VA stymied in trying to provide responses to Congress

Congress keeps asking questions about data security at the Department of Veterans Affairs, but the VA hasn't come up with any answers yet. With another deadline coming this week, that appears unlikely to change -- the VA secretary's latest plan to get Congress the answers it seeks has been rejected by his own department's inspector general.

Beginning Oct. 23, the House Veterans Affairs Committee directed six formal inquiries totaling more than 100 questions to VA's Office of Information and Technology concerning IT security practices in relation to at least nine state-sponsored data breaches.

VA failed to respond to deadlines for the first three sets of congressional inquiries, a collection of 39 questions probing VA's adherence to the Information Technology Act of 2006, its safeguarding of veterans' personally identifiable information in accordance with privacy laws and the Health Information Technology for Economic and Clinical Health Act. Responses to those inquiries were due by 6 p.m. Nov. 6, 8 and 11, respectively.

Missed deadlines are nothing new for VA: The agency has more than 110 outstanding information requests dating back to June 2012.

VA Secretary Eric Shinseki came up with a plan to address this latest batch of inquiries, informing Rep. Mike Coffman (R-Colo.), chairman of the Subcommittee on Oversight and Investigations on Nov. 8 that he had asked the VA Office of Inspector General to expand its 2013 Federal Information Security Management Act audit to include the questions.
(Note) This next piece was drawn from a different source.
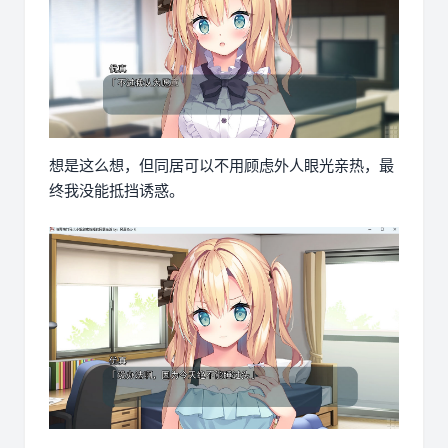
想是这么想，但同居可以不用顾虑外人眼光亲热，最
终我没能抵挡诱惑。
But in a Nov. 12 letter to Veterans Affairs Chairman Jeff Miller (R-Fla.), the VAOIG said it could not expand its 2013 audit work, which it described as "substantially complete" and due to the Office of Management and Budget in late November. VAOIG said it could potentially expand the scope of its FISMA work for VA in 2014, but would need to modify its existing contract for the work or pursue other acquisition strategies. The IG gave November 2014 as a possible date by which it could comply with the request, which, it acknowledged, "may not meet the Committee's timelines or the broad scope of your interests."

VAOIG's 2013 FISMA audit will be released publicly sometime in early 2014. Its 2012 FISMA audit was critical of VA, which did not remediate approximately 4,000 "outstanding system security risks" in its plans of action and milestones to "improve its overall information security posture." The report concluded material weakness still exists in VA's information security program.

Without VAOIG intervention, it remains unclear what course of action VA will take, but the latest congressional deadline will almost certainly be missed.

Sources within VA OIT told FCW that many of the questions contained sub-questions or required documentation, "making it more like 500 or 600 questions" that can be answered only by a team of about 20 of OIT's 8,000 employees.

Congress' vigor in probing VA's perceived IT security weaknesses comes following testimony from VA officials in June testimony regarding a series of data breaches that potentially put at risk private information such as Social Security numbers and names of more than 20 million veterans and their families.